Difficile de ne pas croire qu’il y a un peu de vrai de cela dans la décision de l’UGTT. Toute la classe politique ressent, du reste, le froid qui s’est installé depuis quelque temps entre le gouvernement et la centrale syndicale. Certains observateurs estiment, dans le même ordre d’idées, que l’augmentation du nombre de grèves remarquée depuis mars-avril constitue un des éléments de ce qui semble être un bras de fer qui se joue entre les deux parties.

Le 16 octobre 2012, le Congrès du dialogue national s’ouvre à Tunis

Le phénomène n’est pas du tout ancien et des observateurs relèvent depuis, au mois janvier 2012, un certain climat difficile entre le gouvernement conduit par Ennahdah et l’UGTT lorsqu’une poubelle a été jetée devant le siège de celle-ci, pour le soutien qu’elle a apporté, sans doute, à cette époque aux employés municipaux rentrés en grève.

Le 28 janvier 2012, l’UGTT organisait une marche des libertés qui n’est pas passée inaperçue. L’ancien chef du gouvernement, Hamadi Jebali, a évoqué, à l’occasion, le soutien logistique apporté par des hommes d’affaires, proches du président déchu Ben Ali, pour cette marche.

La présentation par l’UGTT, le 14 mars 2012, d’un projet de Constitution. Elue, le 25 décembre 2011, la nouvelle direction de la Centrale entendait jouer son rôle de force de proposition comme elle l’a souvent fait tout le long de son histoire en étant un syndicat largement engagé dans la vie publique.
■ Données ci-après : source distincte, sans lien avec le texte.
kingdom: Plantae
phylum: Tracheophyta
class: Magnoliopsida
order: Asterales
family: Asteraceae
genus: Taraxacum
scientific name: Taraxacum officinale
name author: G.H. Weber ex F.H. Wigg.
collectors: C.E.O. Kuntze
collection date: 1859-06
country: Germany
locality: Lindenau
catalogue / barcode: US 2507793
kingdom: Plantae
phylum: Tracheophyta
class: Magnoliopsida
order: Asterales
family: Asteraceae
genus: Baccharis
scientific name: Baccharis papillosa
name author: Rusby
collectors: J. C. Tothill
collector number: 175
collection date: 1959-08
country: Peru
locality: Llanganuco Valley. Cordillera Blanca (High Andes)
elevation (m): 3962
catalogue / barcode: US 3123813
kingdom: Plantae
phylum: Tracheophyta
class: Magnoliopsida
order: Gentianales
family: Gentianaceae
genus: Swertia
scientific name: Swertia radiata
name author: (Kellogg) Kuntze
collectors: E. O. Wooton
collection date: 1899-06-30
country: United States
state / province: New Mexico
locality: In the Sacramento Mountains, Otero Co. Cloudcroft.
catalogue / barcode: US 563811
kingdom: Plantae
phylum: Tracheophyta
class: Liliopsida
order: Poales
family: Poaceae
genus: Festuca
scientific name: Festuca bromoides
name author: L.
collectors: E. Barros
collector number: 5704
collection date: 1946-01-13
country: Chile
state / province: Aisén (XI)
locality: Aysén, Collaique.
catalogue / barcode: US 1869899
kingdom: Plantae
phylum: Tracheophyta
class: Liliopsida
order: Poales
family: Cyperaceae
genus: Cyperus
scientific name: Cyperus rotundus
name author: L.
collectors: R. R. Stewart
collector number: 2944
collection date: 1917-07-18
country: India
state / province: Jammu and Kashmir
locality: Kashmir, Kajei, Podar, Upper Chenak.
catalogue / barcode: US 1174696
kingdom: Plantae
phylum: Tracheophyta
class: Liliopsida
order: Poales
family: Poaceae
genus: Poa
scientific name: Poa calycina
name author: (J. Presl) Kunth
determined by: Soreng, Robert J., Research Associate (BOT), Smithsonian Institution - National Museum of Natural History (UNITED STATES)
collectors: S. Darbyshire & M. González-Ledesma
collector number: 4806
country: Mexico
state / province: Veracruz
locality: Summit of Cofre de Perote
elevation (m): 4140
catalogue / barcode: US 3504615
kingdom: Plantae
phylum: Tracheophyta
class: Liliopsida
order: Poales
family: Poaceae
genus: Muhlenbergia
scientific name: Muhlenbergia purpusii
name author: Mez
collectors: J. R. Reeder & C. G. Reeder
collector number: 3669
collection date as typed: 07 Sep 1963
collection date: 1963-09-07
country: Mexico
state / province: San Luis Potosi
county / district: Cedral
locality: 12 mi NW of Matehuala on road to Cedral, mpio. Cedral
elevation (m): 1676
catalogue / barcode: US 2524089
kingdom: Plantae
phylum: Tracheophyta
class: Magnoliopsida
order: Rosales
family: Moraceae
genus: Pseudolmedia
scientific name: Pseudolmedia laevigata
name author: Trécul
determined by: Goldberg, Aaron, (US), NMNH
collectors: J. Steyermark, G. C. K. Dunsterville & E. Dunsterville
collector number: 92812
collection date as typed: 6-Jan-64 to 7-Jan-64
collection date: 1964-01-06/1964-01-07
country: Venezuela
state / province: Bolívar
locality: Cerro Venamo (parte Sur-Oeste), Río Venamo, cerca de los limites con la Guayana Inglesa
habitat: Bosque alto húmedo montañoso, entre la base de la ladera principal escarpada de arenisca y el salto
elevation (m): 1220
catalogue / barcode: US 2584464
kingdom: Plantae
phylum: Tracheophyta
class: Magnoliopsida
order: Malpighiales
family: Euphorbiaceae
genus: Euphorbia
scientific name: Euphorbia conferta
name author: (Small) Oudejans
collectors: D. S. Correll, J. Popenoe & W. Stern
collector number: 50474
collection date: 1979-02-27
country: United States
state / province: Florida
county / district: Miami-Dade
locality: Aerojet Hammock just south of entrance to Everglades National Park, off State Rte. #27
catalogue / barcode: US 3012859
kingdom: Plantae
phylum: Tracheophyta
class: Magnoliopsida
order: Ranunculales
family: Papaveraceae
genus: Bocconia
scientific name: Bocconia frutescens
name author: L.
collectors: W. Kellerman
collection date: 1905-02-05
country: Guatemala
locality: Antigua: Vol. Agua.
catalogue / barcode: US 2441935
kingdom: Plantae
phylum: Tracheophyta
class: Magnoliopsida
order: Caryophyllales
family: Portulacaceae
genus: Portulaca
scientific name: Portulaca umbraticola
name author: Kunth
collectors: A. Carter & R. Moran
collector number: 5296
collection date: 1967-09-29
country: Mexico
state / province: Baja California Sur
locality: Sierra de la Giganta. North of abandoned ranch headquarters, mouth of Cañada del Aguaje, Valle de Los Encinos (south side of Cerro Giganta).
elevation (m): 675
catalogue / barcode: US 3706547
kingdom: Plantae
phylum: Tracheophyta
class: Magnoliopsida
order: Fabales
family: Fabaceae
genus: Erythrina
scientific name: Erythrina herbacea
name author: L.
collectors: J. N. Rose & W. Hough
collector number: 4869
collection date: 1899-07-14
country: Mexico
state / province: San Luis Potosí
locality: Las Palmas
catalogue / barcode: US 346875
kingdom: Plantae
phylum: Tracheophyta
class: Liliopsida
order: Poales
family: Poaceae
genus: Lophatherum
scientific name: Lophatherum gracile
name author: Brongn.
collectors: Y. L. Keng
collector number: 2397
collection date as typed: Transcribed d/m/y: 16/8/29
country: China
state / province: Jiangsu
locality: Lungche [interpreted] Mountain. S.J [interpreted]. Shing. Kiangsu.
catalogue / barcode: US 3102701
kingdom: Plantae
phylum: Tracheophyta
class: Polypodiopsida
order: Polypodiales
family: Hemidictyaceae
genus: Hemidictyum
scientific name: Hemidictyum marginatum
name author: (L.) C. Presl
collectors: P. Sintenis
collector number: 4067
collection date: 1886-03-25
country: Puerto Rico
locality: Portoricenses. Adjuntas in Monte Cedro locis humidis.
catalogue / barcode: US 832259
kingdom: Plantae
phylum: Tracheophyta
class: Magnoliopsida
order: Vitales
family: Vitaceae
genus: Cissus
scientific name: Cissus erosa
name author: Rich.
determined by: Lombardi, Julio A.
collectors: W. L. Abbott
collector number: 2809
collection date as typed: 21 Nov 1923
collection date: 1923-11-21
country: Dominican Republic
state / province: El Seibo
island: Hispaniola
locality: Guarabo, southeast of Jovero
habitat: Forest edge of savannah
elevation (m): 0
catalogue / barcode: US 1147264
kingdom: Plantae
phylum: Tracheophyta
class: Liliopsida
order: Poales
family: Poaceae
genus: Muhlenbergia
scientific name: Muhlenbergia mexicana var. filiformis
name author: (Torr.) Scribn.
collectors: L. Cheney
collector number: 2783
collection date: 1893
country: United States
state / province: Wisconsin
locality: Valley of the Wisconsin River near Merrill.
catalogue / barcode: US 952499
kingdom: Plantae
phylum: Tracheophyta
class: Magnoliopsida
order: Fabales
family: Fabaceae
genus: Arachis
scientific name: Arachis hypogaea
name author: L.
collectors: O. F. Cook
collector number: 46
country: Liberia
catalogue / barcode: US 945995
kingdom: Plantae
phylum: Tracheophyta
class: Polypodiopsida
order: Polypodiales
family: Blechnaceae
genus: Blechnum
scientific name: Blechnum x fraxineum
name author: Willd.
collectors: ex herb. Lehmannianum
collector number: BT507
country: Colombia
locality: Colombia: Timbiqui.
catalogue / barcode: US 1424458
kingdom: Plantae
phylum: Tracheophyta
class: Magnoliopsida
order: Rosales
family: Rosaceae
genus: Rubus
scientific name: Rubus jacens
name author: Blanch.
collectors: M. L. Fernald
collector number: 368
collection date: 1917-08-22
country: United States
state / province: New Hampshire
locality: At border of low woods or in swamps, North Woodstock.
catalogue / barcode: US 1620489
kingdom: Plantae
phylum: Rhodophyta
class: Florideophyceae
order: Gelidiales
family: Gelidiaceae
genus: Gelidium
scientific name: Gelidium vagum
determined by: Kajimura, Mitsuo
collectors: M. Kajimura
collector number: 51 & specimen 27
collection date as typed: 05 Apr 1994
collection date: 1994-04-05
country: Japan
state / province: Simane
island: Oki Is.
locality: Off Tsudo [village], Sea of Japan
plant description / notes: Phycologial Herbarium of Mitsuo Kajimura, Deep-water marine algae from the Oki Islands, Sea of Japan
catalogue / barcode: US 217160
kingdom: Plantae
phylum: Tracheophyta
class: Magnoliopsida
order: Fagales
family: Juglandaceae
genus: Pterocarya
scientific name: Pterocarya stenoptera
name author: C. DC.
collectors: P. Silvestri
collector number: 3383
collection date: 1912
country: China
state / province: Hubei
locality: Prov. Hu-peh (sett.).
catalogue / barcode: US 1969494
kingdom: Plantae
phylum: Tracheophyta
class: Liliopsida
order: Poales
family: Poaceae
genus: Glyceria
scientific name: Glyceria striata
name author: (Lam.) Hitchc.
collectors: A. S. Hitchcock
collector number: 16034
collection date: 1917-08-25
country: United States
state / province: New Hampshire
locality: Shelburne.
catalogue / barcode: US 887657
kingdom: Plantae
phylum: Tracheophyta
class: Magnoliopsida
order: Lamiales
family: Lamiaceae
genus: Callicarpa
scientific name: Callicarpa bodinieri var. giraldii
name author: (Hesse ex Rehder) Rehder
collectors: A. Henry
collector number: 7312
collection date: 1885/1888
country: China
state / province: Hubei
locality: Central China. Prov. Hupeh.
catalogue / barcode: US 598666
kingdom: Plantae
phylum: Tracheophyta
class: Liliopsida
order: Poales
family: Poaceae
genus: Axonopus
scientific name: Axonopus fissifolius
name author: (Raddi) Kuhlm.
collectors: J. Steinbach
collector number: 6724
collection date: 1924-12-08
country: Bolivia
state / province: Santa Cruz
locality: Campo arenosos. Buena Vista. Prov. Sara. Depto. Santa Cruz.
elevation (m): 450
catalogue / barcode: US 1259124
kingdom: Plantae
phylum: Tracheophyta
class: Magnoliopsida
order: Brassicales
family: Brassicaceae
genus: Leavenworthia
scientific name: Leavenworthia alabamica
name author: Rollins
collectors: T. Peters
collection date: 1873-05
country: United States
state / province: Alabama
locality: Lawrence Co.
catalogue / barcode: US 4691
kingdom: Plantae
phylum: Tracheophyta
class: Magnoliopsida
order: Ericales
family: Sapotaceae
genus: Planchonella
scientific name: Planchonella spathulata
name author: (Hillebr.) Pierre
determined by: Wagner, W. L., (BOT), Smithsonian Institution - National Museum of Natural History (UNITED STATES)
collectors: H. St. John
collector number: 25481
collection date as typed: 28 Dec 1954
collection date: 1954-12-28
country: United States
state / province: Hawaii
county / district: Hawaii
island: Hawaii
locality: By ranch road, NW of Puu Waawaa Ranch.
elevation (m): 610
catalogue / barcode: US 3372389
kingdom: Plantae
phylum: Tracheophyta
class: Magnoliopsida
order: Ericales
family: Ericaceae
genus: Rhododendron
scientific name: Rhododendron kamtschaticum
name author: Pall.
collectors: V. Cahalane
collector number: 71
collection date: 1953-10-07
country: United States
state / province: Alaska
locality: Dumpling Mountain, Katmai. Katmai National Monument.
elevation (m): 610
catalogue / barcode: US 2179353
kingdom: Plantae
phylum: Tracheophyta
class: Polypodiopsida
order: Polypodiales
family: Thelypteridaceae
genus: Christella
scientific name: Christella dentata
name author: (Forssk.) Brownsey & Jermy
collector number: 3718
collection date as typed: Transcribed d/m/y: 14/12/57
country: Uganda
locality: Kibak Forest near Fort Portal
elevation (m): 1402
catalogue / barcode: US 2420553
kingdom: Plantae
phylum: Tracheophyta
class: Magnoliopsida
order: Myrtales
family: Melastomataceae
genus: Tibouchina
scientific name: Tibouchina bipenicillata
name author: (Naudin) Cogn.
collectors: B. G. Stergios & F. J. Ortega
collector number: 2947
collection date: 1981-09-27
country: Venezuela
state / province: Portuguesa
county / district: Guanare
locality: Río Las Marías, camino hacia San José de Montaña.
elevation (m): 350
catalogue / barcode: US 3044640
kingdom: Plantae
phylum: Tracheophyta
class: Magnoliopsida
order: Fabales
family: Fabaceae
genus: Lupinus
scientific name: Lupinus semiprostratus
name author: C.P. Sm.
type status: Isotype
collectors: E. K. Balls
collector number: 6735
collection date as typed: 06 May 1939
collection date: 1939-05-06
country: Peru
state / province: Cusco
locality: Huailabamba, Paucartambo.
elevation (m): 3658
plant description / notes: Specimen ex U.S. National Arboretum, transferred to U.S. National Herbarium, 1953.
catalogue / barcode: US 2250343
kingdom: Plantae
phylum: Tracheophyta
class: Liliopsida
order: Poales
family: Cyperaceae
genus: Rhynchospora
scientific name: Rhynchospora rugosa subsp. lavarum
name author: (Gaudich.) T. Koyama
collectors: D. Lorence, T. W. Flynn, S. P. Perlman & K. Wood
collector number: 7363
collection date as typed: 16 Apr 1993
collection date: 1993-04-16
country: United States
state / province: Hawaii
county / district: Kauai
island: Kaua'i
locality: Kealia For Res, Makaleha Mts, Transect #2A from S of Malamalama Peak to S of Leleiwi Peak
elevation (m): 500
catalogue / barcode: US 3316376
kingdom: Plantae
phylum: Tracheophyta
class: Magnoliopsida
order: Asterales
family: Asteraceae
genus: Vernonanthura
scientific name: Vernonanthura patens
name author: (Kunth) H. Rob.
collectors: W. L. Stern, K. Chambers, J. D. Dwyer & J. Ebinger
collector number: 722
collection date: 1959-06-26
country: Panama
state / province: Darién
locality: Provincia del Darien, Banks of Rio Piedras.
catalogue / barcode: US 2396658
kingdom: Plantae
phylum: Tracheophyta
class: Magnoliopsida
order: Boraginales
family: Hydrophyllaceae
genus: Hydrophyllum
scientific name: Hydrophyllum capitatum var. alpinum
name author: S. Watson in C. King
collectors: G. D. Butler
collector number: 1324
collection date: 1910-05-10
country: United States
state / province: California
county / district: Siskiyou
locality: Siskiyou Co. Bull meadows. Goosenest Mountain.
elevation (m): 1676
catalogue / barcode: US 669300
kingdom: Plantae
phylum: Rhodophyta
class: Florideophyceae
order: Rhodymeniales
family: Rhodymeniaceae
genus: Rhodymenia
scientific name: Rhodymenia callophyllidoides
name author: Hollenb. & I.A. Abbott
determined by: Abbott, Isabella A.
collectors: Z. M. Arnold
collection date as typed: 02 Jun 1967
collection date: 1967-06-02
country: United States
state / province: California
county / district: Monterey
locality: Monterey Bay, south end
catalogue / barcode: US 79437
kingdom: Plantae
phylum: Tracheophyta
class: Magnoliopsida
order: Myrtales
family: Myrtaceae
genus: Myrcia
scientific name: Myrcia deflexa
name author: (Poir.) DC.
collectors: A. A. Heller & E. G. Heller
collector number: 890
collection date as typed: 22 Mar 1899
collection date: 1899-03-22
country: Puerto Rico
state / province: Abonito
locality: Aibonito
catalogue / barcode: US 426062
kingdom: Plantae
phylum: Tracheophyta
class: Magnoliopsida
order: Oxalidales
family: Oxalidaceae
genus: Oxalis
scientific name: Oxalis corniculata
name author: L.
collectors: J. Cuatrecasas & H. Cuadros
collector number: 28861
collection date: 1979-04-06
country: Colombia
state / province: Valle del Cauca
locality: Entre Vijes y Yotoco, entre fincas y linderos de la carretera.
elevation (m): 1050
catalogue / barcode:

C’est donc tout naturellement qu’elle travaille -alors que le pays s’interroge à l’approche du 23 octobre 2012- sur une feuille de route qui prenne en compte des délais pour la rédaction de la Constitution, la tenue d’élections, la mise en place d’une loi électorale… L’ANC n’a-t-elle pas été élue pour seulement un an?

Le 16 octobre 2012, le Congrès du dialogue national s’ouvre à Tunis. Mais Ennahdha et le CPR (Congrès Pour la République), deux composantes de la «Troïka» au pouvoir, font défection. Pour protester –officiellement- contre la présence du parti de Nidaa Tounes, qui monte dans les sondages en tant que force politique concurrente d’Ennahdha, présenté par certains militants nahdaouis et cpéristes comme un parti créé pour «recycler» les RCD (Rassemblement Constitutionnel Démocratique) du président déchu Ben Ali.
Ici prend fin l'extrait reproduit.